Brenda Edwards sings the house down as Motormouth Maybelle (Photo: Mark Senior)

Doctored Heckles and Mistimed Jibes

THE ROCKY HORROR SHOW

New Alexandra Theatre, Birmingham, Monday 28th January, 2013

 

Forty years old, Richard O’Brien’s camp cult favourite is touring in a new production directed by Christopher Luscombe.  Fans and devotees need not fear: all the elements are intact; the show has merely been tweaked and titivated to keep it fresh.

Many in the audience see it as an excuse to dress up and unleash their inner Frank N Furter.  Many a time and oft have I donned my Riff Raff outfit and I am almost regretting I didn’t make the effort on this occasion.  Dressing up is not vital to enjoying the show but it does add an extra frisson of fun, making the performance more of an event.

Sadly, in this age of health and safety, a lot of the traditional audience participation is now verboten.  Gone are the days of water pistols, packets of chips, decks of cards and even slices of toast.  What remains are the responses, a litany of abuse, whenever certain characters are named (Brad – “Asshole!”, Janet – “Slut!”, Dr Scott – “Sieg Heil!”) and heckling the cast with lines, some of them rehearsed and a few of them extemporised.  You can have too much of this, with the same loud-mouthed windbags running the same jokes into the ground.  For example, the first reference to Jimmy Savile was oblique and well-judged.  The second was crass and unfunny.  It is a skilful heckler who knows when to hold his tongue and when the moment for jibes has passed.

But enough of the audience.

Squeaky clean young Americans Brad (Ben “Jesus” Forster) and Janet (Roxanna “Emmerdale” Pallett) are travelling home from a friend’s wedding when the breakdown of their car causes them to take refuge from a storm in a nearby gothic castle.  This is the premise of many an old horror film – it has to be remembered the show is a satire of 1950s B movies.  Many of the references in songs and dialogue are of movies and movie stars no longer current in the popular imagination.  The castle is brimful with weirdos, and is the home of mad scientist Frank N Furter, who turns out to be a sweet (and gorgeous) transvestite, played with relish, poise and glamour by Oliver Thornton, who brings something of Jane Russell to his portrayal, if I might refer to an olde-time movie goddess.  Easily the best set of gams on display.
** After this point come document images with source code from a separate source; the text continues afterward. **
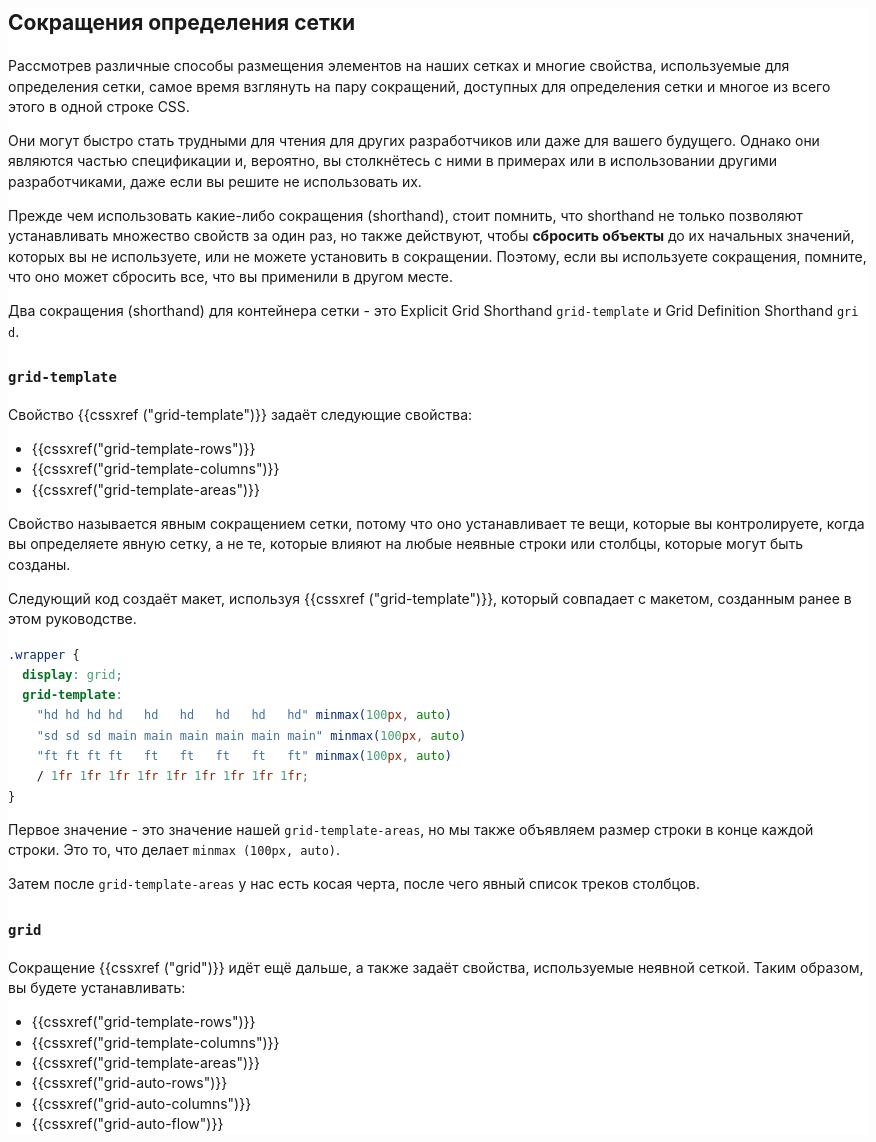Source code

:## Сокращения определения сетки

Рассмотрев различные способы размещения элементов на наших сетках и многие свойства, используемые для определения сетки, самое время взглянуть на пару сокращений, доступных для определения сетки и многое из всего этого в одной строке CSS.

Они могут быстро стать трудными для чтения для других разработчиков или даже для вашего будущего. Однако они являются частью спецификации и, вероятно, вы столкнётесь с ними в примерах или в использовании другими разработчиками, даже если вы решите не использовать их.

Прежде чем использовать какие-либо сокращения (shorthand), стоит помнить, что shorthand не только позволяют устанавливать множество свойств за один раз, но также действуют, чтобы **сбросить объекты** до их начальных значений, которых вы не используете, или не можете установить в сокращении. Поэтому, если вы используете сокращения, помните, что оно может сбросить все, что вы применили в другом месте.

Два сокращения (shorthand) для контейнера сетки - это Explicit Grid Shorthand `grid-template` и Grid Definition Shorthand `grid`.

### `grid-template`

Свойство {{cssxref ("grid-template")}} задаёт следующие свойства:

- {{cssxref("grid-template-rows")}}
- {{cssxref("grid-template-columns")}}
- {{cssxref("grid-template-areas")}}

Свойство называется явным сокращением сетки, потому что оно устанавливает те вещи, которые вы контролируете, когда вы определяете явную сетку, а не те, которые влияют на любые неявные строки или столбцы, которые могут быть созданы.

Следующий код создаёт макет, используя {{cssxref ("grid-template")}}, который совпадает с макетом, созданным ранее в этом руководстве.

```css
.wrapper {
  display: grid;
  grid-template:
    "hd hd hd hd   hd   hd   hd   hd   hd" minmax(100px, auto)
    "sd sd sd main main main main main main" minmax(100px, auto)
    "ft ft ft ft   ft   ft   ft   ft   ft" minmax(100px, auto)
    / 1fr 1fr 1fr 1fr 1fr 1fr 1fr 1fr 1fr;
}
```

Первое значение - это значение нашей `grid-template-areas`, но мы также объявляем размер строки в конце каждой строки. Это то, что делает `minmax (100px, auto)`.

Затем после `grid-template-areas` у нас есть косая черта, после чего явный список треков столбцов.

### `grid`

Сокращение {{cssxref ("grid")}} идёт ещё дальше, а также задаёт свойства, используемые неявной сеткой. Таким образом, вы будете устанавливать:

- {{cssxref("grid-template-rows")}}
- {{cssxref("grid-template-columns")}}
- {{cssxref("grid-template-areas")}}
- {{cssxref("grid-auto-rows")}}
- {{cssxref("grid-auto-columns")}}
- {{cssxref("grid-auto-flow")}}
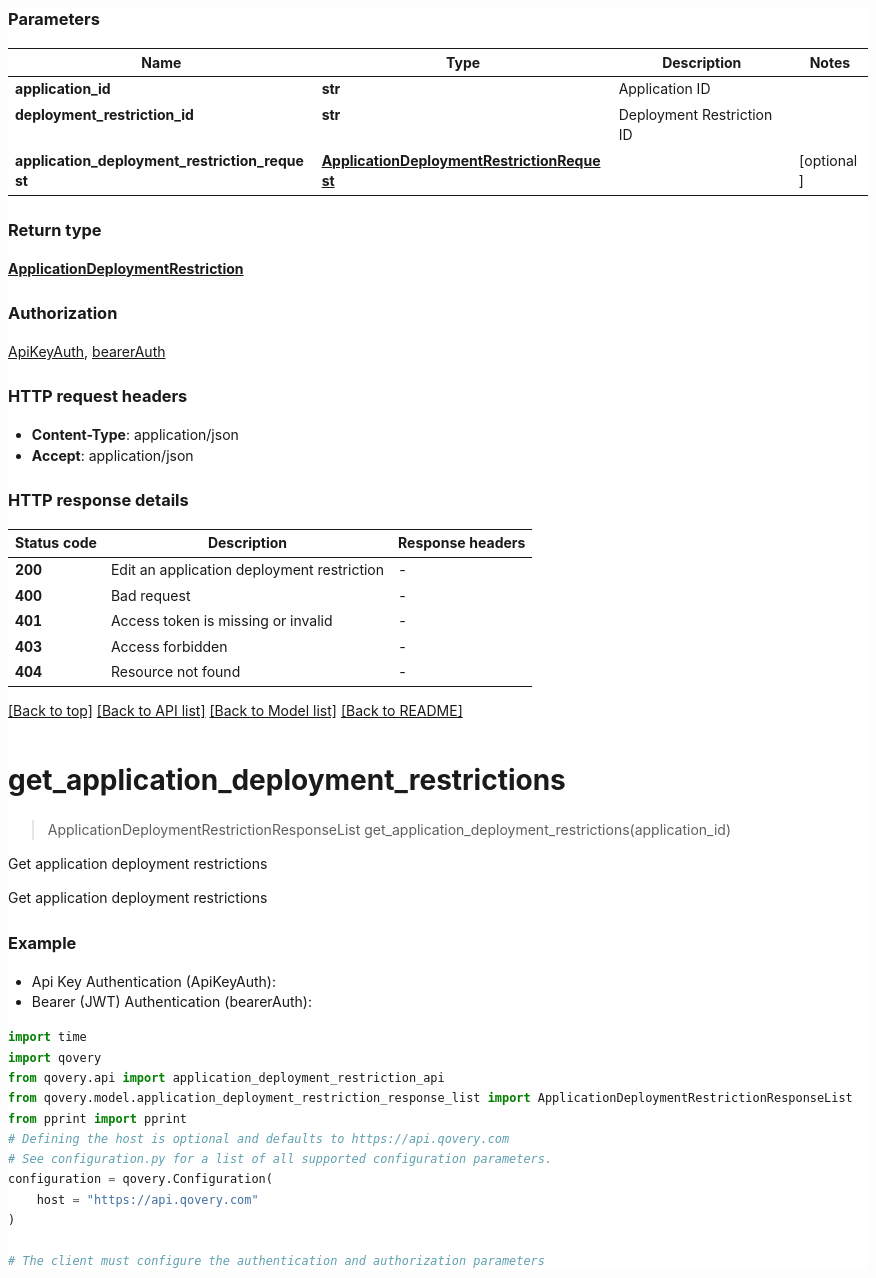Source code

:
 ```python
```


### Parameters

Name | Type | Description  | Notes
------------- | ------------- | ------------- | -------------
 **application_id** | **str**| Application ID |
 **deployment_restriction_id** | **str**| Deployment Restriction ID |
 **application_deployment_restriction_request** | [**ApplicationDeploymentRestrictionRequest**](ApplicationDeploymentRestrictionRequest.md)|  | [optional]

### Return type

[**ApplicationDeploymentRestriction**](ApplicationDeploymentRestriction.md)

### Authorization

[ApiKeyAuth](../README.md#ApiKeyAuth), [bearerAuth](../README.md#bearerAuth)

### HTTP request headers

 - **Content-Type**: application/json
 - **Accept**: application/json


### HTTP response details

| Status code | Description | Response headers |
|-------------|-------------|------------------|
**200** | Edit an application deployment restriction |  -  |
**400** | Bad request |  -  |
**401** | Access token is missing or invalid |  -  |
**403** | Access forbidden |  -  |
**404** | Resource not found |  -  |

[[Back to top]](#) [[Back to API list]](../README.md#documentation-for-api-endpoints) [[Back to Model list]](../README.md#documentation-for-models) [[Back to README]](../README.md)

# **get_application_deployment_restrictions**
> ApplicationDeploymentRestrictionResponseList get_application_deployment_restrictions(application_id)

Get application deployment restrictions

Get application deployment restrictions

### Example

* Api Key Authentication (ApiKeyAuth):
* Bearer (JWT) Authentication (bearerAuth):

```python
import time
import qovery
from qovery.api import application_deployment_restriction_api
from qovery.model.application_deployment_restriction_response_list import ApplicationDeploymentRestrictionResponseList
from pprint import pprint
# Defining the host is optional and defaults to https://api.qovery.com
# See configuration.py for a list of all supported configuration parameters.
configuration = qovery.Configuration(
    host = "https://api.qovery.com"
)

# The client must configure the authentication and authorization parameters
```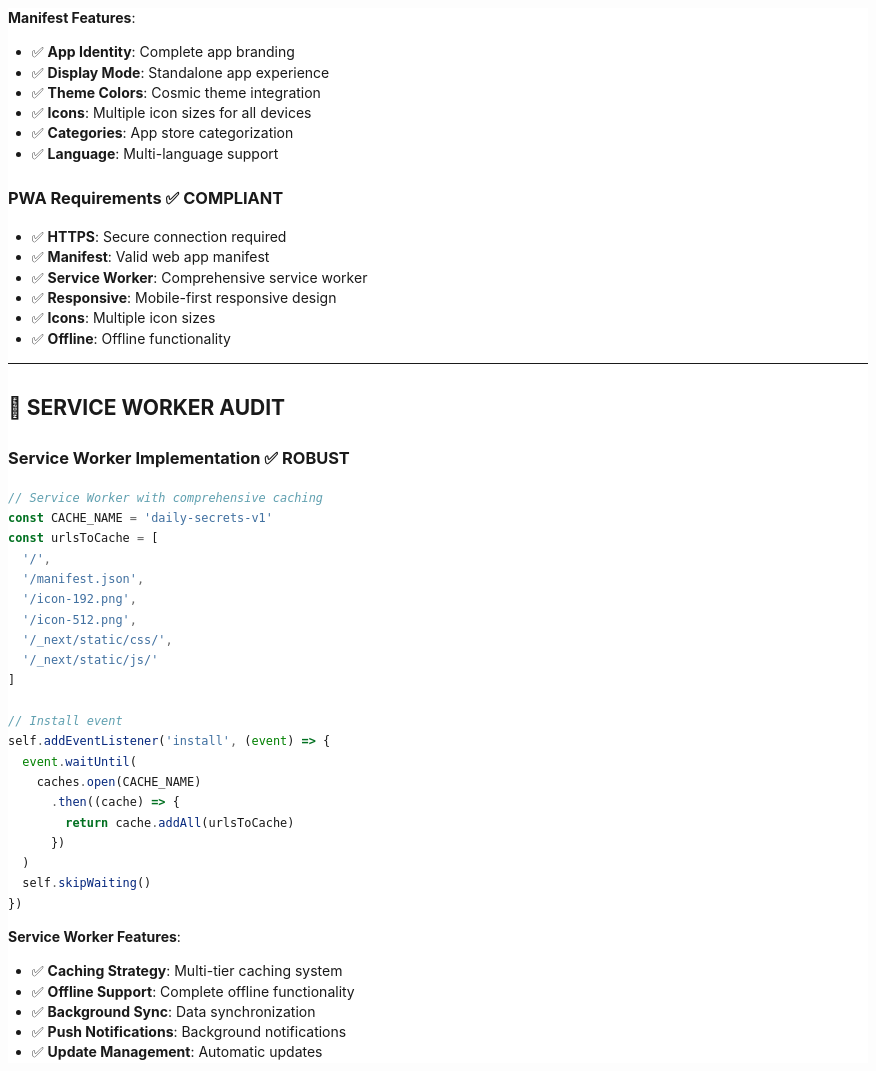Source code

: **Manifest Features**:
- ✅ **App Identity**: Complete app branding
- ✅ **Display Mode**: Standalone app experience
- ✅ **Theme Colors**: Cosmic theme integration
- ✅ **Icons**: Multiple icon sizes for all devices
- ✅ **Categories**: App store categorization
- ✅ **Language**: Multi-language support

### **PWA Requirements** ✅ **COMPLIANT**
- ✅ **HTTPS**: Secure connection required
- ✅ **Manifest**: Valid web app manifest
- ✅ **Service Worker**: Comprehensive service worker
- ✅ **Responsive**: Mobile-first responsive design
- ✅ **Icons**: Multiple icon sizes
- ✅ **Offline**: Offline functionality

---

## 🔧 **SERVICE WORKER AUDIT**

### **Service Worker Implementation** ✅ **ROBUST**
```javascript
// Service Worker with comprehensive caching
const CACHE_NAME = 'daily-secrets-v1'
const urlsToCache = [
  '/',
  '/manifest.json',
  '/icon-192.png',
  '/icon-512.png',
  '/_next/static/css/',
  '/_next/static/js/'
]

// Install event
self.addEventListener('install', (event) => {
  event.waitUntil(
    caches.open(CACHE_NAME)
      .then((cache) => {
        return cache.addAll(urlsToCache)
      })
  )
  self.skipWaiting()
})
```

**Service Worker Features**:
- ✅ **Caching Strategy**: Multi-tier caching system
- ✅ **Offline Support**: Complete offline functionality
- ✅ **Background Sync**: Data synchronization
- ✅ **Push Notifications**: Background notifications
- ✅ **Update Management**: Automatic updates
He allows Brad and Janet to witness the culmination of his latest experiment, the creation of the perfect man.  He ends up with Rocky Horror, played here by Britain’s Got Factor’s Rhydian who has transformed himself into something of a beefcake.  Imagine Bob Downe crossed with Stretch Armstrong.

Presiding over the action is the Narrator, usually a thankless task, but here Philip Franks is perfect as the voice of authority, allowing the audience their fun and deflecting heckles and personal insults with wit and aplomb.  His is perhaps the most subtle performance and yet thoroughly in tune with the spirit of the piece.  Both Forster and Pallett are excellent as the white bread kids on a journey of sexual awakening, and Thornton’s Frank N Furter will stick in my memory for a long time.

Abigail Jaye (Magenta) and Ceris Hine (Columbia) are in fine form as Frank N Furter’s servants but for me the cream of this crop was Kristian Lavercombe as Riff Raff.  His rock star voice soared above everyone else’s and while he evoked Richard O’Brien in sound and appearance, he was still able to make the part his own.

The show itself reminded me of its delights: the score is tuneful, the dialogue deliberately cheesy, and the message goes beyond the spoofing of genre movies of a bygone era.  That message is to give yourself over to absolute pleasure.  But only for the moment.  It is a celebration of diversity and self-expression, although the feather boas and suspenders have become clichés.

The downbeat resolution is always sobering, I find – until the cast return for a curtain call and a couple of reprises to get us all on our feet and time-warping.  An exhilarating evening that demonstrates that entertainment is best left to the professionals and not the loudmouths who don’t know when enough is enough.